Assignment:
Which lines of the listing below contain the word "Sept"? Return them.

Top of Records for the exercise

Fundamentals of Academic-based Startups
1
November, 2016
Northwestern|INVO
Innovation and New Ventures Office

Bottom of Records for the exercise
Top of Records for the exercise

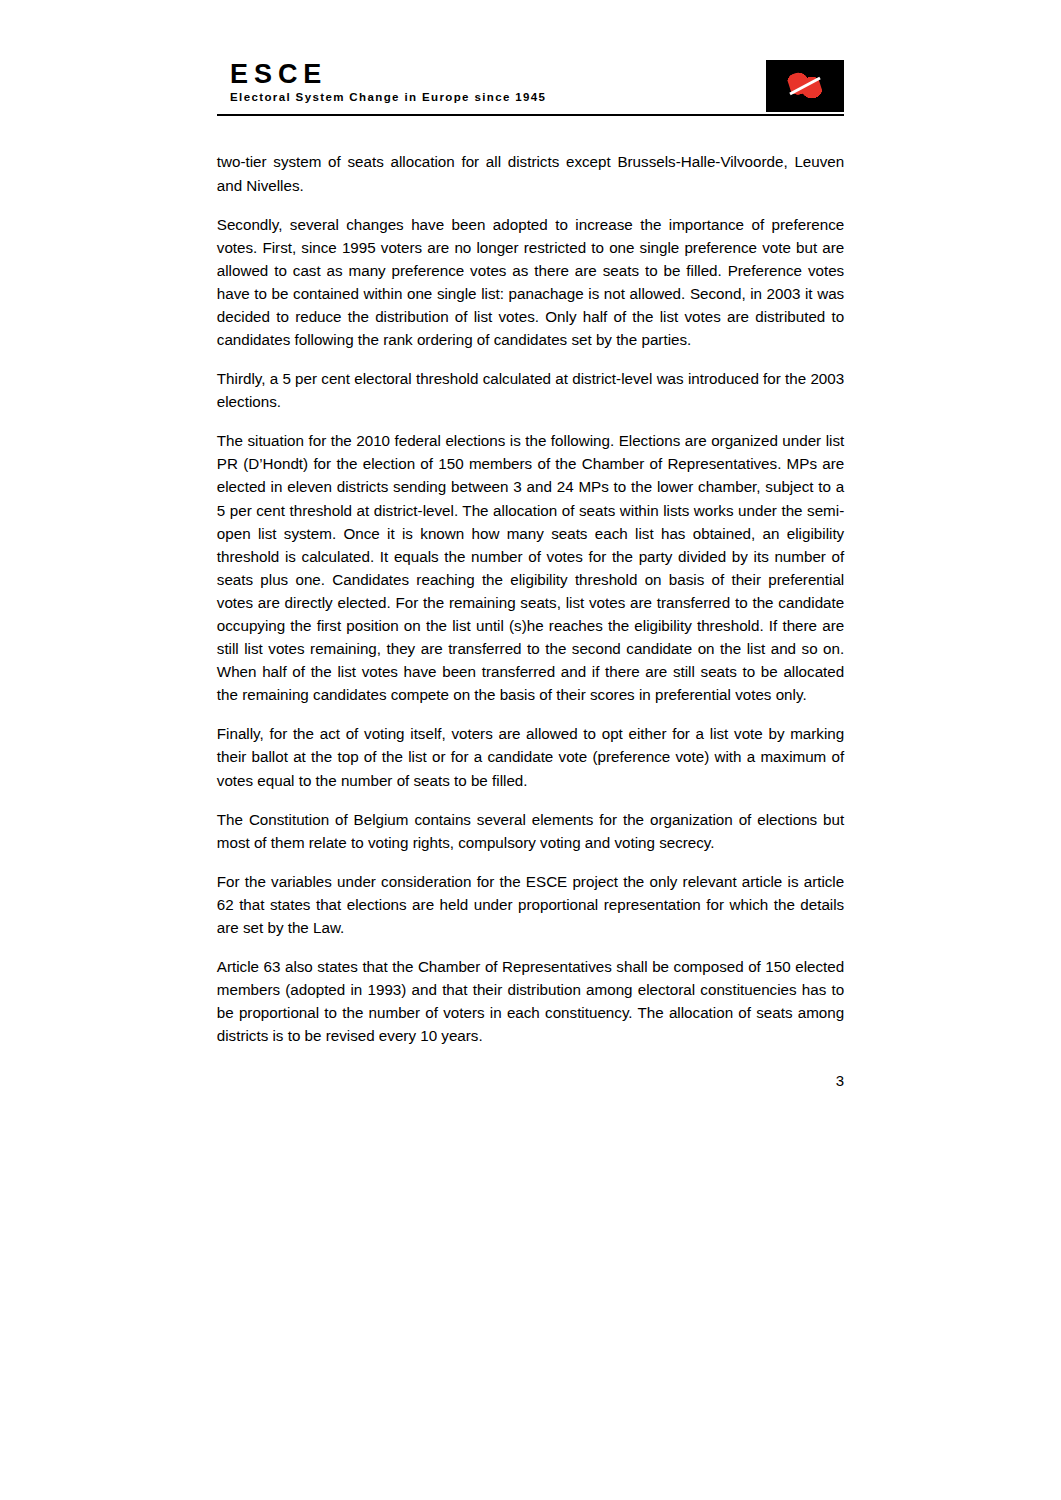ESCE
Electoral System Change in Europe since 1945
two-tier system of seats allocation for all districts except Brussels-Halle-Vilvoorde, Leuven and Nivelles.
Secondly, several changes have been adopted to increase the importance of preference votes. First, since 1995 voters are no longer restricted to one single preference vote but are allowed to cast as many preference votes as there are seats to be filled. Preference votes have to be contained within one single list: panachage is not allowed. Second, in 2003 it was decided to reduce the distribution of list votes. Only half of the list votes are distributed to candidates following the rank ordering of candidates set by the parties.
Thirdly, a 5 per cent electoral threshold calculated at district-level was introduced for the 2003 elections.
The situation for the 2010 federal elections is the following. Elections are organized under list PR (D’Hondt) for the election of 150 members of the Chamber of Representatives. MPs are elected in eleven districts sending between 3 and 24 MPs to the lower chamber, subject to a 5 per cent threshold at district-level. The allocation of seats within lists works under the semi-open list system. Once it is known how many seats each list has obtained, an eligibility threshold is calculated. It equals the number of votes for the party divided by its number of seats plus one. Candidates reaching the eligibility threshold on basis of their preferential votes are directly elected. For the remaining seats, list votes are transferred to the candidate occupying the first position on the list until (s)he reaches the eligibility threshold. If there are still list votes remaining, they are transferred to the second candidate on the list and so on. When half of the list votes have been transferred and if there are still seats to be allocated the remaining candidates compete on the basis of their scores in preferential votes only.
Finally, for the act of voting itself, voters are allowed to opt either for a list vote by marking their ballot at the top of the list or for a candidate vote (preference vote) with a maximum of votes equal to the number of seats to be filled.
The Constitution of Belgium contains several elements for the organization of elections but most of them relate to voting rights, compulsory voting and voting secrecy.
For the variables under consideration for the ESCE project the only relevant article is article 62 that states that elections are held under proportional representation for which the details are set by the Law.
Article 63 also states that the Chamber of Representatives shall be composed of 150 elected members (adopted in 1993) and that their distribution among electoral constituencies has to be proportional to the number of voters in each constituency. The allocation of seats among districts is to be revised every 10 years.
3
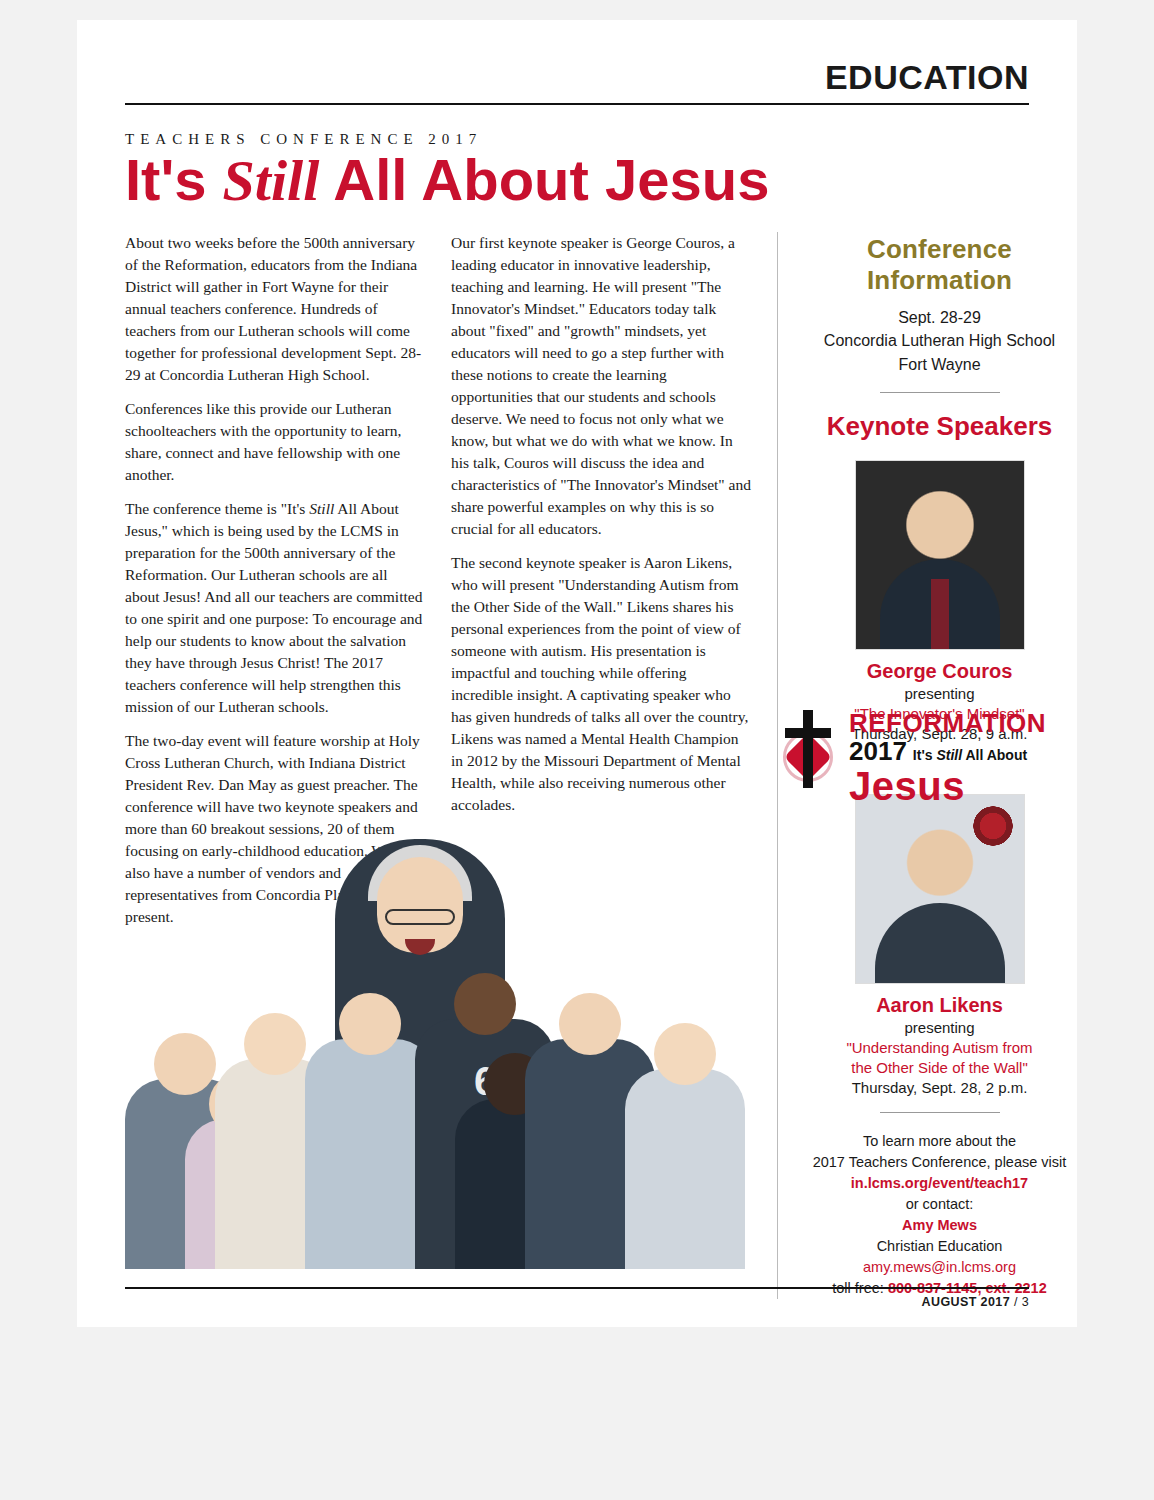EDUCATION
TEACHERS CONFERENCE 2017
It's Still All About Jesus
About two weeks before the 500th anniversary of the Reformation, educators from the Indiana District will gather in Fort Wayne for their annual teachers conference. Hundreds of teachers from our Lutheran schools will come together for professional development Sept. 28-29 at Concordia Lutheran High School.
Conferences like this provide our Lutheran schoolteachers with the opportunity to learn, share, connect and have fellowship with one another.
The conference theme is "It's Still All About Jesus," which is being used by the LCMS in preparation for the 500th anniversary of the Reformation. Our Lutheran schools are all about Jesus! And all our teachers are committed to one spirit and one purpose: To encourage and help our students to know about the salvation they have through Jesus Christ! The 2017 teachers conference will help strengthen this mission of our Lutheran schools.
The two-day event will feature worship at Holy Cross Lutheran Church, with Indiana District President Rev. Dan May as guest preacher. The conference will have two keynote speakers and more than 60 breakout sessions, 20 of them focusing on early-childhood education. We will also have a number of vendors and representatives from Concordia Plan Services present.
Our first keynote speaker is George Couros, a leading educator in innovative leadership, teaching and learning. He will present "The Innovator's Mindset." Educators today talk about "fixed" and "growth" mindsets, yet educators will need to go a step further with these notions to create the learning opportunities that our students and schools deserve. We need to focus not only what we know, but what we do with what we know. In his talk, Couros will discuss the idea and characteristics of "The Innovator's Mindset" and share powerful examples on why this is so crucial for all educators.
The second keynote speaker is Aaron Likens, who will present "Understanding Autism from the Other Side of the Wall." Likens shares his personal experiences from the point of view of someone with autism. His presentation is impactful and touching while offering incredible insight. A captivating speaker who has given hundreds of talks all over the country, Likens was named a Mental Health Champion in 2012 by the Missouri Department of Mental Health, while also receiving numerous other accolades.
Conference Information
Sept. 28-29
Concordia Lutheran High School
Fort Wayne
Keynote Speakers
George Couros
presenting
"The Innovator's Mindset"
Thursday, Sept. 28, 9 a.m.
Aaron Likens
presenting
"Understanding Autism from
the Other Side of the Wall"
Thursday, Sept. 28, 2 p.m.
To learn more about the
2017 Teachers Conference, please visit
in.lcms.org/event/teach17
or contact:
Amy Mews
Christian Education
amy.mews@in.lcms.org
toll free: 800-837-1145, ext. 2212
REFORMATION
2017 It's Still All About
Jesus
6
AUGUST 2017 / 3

Bottom of Records for the exercise

Solution for this exercise:
About two weeks before the 500th anniversary of the Reformation, educators from the Indiana District will gather in Fort Wayne for their annual teachers conference. Hundreds of teachers from our Lutheran schools will come together for professional development Sept. 28-29 at Concordia Lutheran High School.
Sept. 28-29
Thursday, Sept. 28, 9 a.m.
Thursday, Sept. 28, 2 p.m.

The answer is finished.